[Extracted records]

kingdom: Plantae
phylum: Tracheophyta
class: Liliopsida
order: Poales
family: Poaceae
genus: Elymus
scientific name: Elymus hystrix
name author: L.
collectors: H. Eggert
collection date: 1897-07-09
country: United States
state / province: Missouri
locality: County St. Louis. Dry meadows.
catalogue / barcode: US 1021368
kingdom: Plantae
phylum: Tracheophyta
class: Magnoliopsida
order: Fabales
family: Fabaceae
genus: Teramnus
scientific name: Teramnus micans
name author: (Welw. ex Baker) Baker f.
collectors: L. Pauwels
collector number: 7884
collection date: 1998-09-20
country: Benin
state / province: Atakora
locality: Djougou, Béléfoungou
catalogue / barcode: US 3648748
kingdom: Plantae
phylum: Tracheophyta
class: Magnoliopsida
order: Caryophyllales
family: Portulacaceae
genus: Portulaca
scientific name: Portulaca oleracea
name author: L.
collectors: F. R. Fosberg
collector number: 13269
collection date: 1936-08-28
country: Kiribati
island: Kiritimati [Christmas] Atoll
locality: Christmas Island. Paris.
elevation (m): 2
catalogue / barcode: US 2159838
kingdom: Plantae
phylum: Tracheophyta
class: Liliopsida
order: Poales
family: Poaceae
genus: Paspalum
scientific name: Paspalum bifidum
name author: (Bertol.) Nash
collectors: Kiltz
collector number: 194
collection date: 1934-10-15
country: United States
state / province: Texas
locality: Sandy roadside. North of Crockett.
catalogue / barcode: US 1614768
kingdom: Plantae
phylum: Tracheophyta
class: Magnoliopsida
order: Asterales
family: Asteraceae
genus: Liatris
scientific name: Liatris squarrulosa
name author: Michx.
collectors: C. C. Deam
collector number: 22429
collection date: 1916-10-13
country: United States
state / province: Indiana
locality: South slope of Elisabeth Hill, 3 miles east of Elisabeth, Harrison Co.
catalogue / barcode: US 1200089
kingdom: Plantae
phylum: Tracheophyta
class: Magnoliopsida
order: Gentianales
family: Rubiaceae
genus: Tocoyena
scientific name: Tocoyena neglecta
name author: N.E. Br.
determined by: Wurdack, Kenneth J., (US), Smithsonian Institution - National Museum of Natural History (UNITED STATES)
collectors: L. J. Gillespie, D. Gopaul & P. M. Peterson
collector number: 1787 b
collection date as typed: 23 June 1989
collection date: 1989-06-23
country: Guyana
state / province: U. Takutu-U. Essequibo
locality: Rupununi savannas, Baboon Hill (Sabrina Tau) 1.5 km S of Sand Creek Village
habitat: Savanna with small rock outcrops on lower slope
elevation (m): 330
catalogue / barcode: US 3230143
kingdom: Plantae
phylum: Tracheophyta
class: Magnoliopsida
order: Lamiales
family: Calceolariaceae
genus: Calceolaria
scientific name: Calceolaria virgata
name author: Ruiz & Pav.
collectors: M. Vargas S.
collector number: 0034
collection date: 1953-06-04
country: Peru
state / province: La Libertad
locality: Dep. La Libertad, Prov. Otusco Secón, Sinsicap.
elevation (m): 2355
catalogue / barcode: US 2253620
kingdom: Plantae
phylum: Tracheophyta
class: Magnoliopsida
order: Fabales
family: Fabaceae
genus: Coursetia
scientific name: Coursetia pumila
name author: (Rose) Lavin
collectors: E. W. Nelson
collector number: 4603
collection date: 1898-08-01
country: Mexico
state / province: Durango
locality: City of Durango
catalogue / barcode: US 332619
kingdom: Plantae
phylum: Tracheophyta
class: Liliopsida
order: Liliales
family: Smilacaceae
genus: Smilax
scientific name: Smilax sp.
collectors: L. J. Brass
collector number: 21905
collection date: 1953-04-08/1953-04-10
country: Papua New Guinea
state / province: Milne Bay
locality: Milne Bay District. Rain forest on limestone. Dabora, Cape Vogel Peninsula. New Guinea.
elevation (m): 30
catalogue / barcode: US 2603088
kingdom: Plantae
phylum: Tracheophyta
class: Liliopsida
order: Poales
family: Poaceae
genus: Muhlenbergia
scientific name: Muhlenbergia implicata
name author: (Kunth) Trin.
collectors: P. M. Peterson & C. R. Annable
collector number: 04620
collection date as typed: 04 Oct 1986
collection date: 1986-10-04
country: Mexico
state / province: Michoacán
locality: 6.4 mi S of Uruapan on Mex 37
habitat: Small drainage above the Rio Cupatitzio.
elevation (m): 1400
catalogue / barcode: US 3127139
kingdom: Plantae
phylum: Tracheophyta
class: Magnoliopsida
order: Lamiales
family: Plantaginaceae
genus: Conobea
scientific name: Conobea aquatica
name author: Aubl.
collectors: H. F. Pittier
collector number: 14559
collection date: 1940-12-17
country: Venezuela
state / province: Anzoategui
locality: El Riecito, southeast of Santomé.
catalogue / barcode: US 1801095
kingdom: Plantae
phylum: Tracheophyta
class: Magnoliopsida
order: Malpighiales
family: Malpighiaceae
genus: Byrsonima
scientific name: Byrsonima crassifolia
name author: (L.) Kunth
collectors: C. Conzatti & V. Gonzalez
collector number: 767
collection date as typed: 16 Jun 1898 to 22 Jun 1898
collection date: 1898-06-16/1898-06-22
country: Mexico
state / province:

[TASK REQUIREMENTS]
Copy out the lines above word for word, from the line containing "name author: Aubl." through the last line, with both included.

[RESULT OF THE EXERCISE]
name author: Aubl.
collectors: H. F. Pittier
collector number: 14559
collection date: 1940-12-17
country: Venezuela
state / province: Anzoategui
locality: El Riecito, southeast of Santomé.
catalogue / barcode: US 1801095
kingdom: Plantae
phylum: Tracheophyta
class: Magnoliopsida
order: Malpighiales
family: Malpighiaceae
genus: Byrsonima
scientific name: Byrsonima crassifolia
name author: (L.) Kunth
collectors: C. Conzatti & V. Gonzalez
collector number: 767
collection date as typed: 16 Jun 1898 to 22 Jun 1898
collection date: 1898-06-16/1898-06-22
country: Mexico
state / province:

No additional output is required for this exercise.